I treat the end of the play like the end of a relationship. I hide everything about that play and character. I stick my notebooks and research and lines in a drawer and I do not open it. It makes me sad. I will never experience that person in the same way ever again. Even if I were to play that part again, it would be completely different because of the people in it and because of the time period of my life. And even though a house cannot pick up and leave its owner like the characters I inhabit leave me, each are constantly recycled and renewed, renovated and re-owned. Every character, like a house, has their own set of walls and defenses to protect themselves—these walls create mystery and intrigue; to me, the vulnerable parts that people keep hidden from others are the most fascinating.
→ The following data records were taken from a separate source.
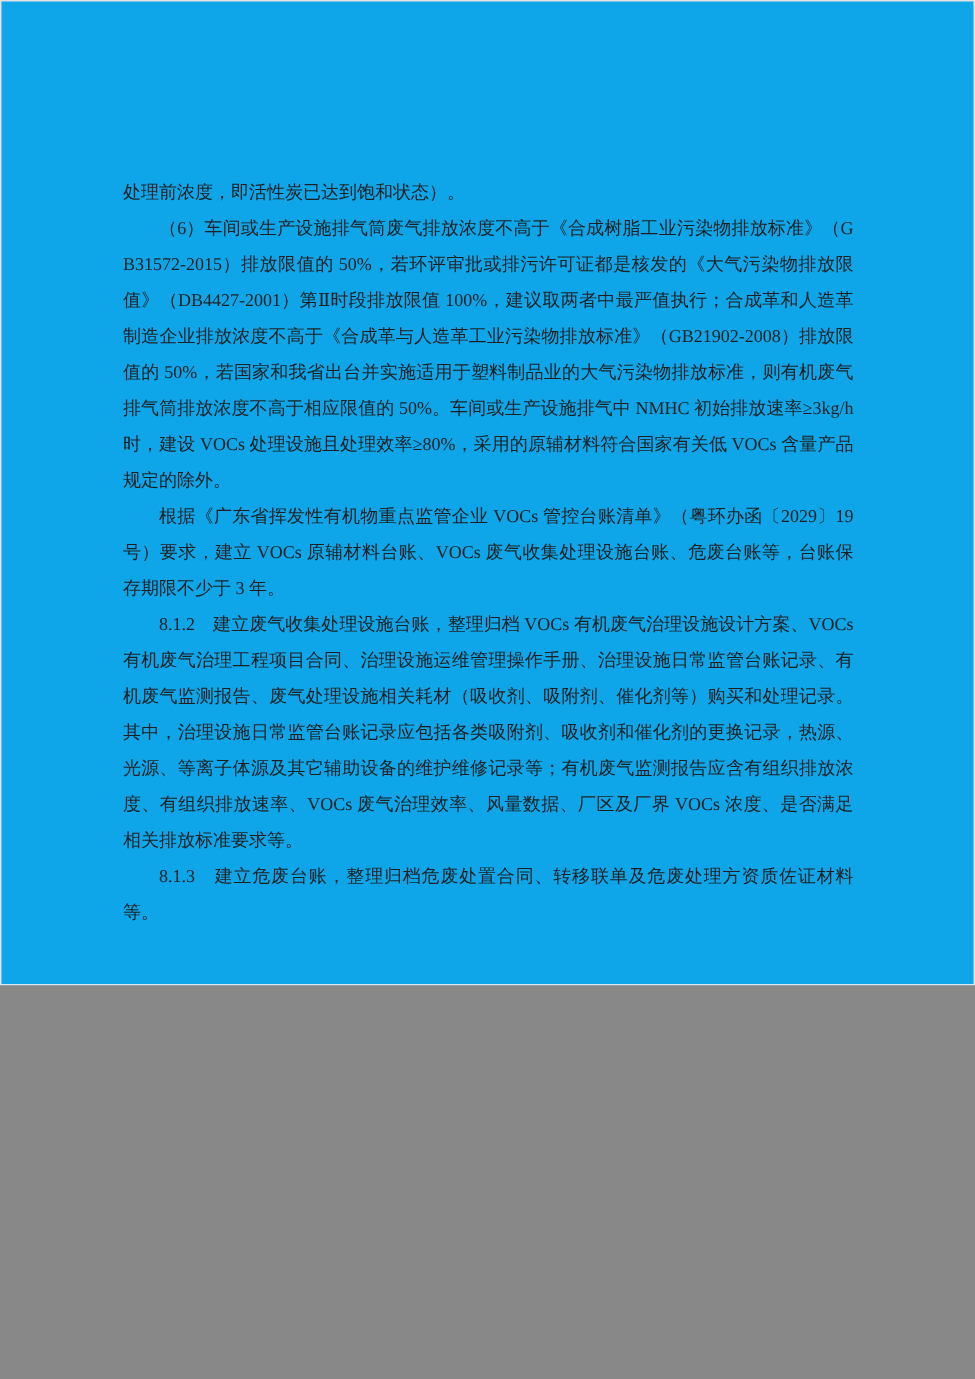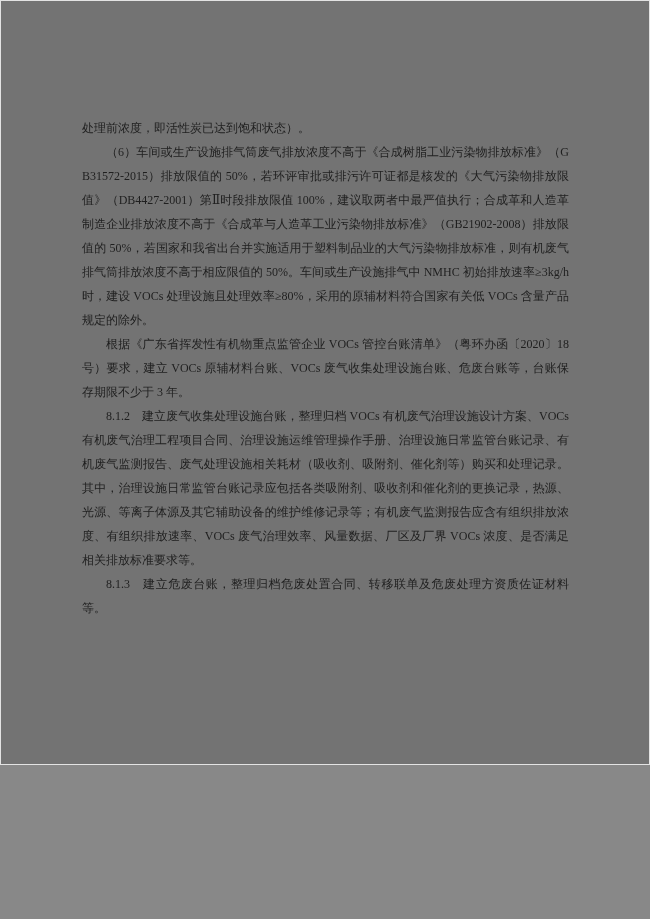--- a/index.html
+++ b/index.html
@@ -6,9 +6,9 @@
   .page {
     position: relative;
     width: 650px;
-    height: 765px;
+    height: 657px;
     margin: 0 auto;
-    background: #737373;
+    background: #0ea5e9;
     box-shadow: inset 0 0 0 1px #e3e3e3;
     overflow: hidden;
     font-family: "Liberation Serif", "DejaVu Serif", serif;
It is difficult to say why I do what I do. I do not know what I do. I just do it. I had a teacher say to me once, “Good acting is like the kitchen sink.” I had no idea what he meant when he first said that, but as I grew as an actor I began to understand what he was saying—good acting is not a showing off of technique. It is not deciding, Ok I will cry here, or I will impress the audience now with my ability to scream really loud. Good acting is living. It is making your technique invisible through abandonment so that the audience is seeing a human being, and not an actor. My technique is a combination of Michael Chekhov, Stanislavski, Uta Hagen, Adler—I do not rely on one specific method, just how I do not play one specific character in every show I perform in. What is important is finding the technique within the script, and then fulfilling the playwright’s wishes through the method that is found. Michelangelo once said about his work that every piece of marble has a statue inside of it and that it was the job of the sculptor to find it. He also said that he sees angels inside the marble, and he carves away until he has set it free. I see humanity inside the lines written on the page, and I deconstruct and chip away at the walls, just how Michelangelo chipped away the walls of the marble, until I find the heart, the seed, of the character. I always leave the run of a show feeling fragmented, yet unified. I am part myself, and part that character—it is as if the character has attached itself to me, and I cannot shake off their gestures or speech pattern. It is always a mystery at the end of the run of a show what is left behind the walls of the character, what I never discovered, what questions I could not answer. What is always frustrating is when six months later I awake in the middle of the night in a moment of epiphany and wonder how I was ever so clueless as to not choose that gesture or see that emotional clue. Every now and then they run around inside me, filling me with their lines like my laughter used to fill those empty spaces. I guess my characters never really abandon me after all.